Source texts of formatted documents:
++++++++

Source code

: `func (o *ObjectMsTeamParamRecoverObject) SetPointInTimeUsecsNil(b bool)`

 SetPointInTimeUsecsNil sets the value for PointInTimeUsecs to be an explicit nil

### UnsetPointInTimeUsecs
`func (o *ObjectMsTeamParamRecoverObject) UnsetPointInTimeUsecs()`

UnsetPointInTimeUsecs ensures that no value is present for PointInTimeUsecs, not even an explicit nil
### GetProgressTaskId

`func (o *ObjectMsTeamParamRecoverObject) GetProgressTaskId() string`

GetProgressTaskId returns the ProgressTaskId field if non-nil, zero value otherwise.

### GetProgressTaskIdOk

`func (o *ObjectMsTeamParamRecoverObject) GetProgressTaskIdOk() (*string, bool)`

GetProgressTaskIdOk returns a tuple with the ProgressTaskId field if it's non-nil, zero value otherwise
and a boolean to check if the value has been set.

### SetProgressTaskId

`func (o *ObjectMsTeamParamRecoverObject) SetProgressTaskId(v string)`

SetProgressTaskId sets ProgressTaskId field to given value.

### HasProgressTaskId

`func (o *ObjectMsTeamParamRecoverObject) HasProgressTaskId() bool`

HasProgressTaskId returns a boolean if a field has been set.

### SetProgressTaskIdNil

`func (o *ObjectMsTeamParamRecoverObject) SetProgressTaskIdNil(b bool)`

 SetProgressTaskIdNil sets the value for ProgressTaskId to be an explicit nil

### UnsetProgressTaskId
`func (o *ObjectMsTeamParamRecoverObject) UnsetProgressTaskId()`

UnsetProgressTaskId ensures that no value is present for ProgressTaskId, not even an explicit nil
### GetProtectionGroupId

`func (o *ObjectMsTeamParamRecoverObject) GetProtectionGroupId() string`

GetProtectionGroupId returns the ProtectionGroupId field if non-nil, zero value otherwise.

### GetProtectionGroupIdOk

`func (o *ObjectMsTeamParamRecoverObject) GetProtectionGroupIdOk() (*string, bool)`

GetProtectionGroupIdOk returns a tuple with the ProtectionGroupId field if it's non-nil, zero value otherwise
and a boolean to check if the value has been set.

++++++++

Problem details: An exact copy of the lines above between the line holding "GetProgressTaskId returns the" and the line holding "### SetProgressTaskIdNil", inclusive, is the whole answer.

Output:
GetProgressTaskId returns the ProgressTaskId field if non-nil, zero value otherwise.

### GetProgressTaskIdOk

`func (o *ObjectMsTeamParamRecoverObject) GetProgressTaskIdOk() (*string, bool)`

GetProgressTaskIdOk returns a tuple with the ProgressTaskId field if it's non-nil, zero value otherwise
and a boolean to check if the value has been set.

### SetProgressTaskId

`func (o *ObjectMsTeamParamRecoverObject) SetProgressTaskId(v string)`

SetProgressTaskId sets ProgressTaskId field to given value.

### HasProgressTaskId

`func (o *ObjectMsTeamParamRecoverObject) HasProgressTaskId() bool`

HasProgressTaskId returns a boolean if a field has been set.

### SetProgressTaskIdNil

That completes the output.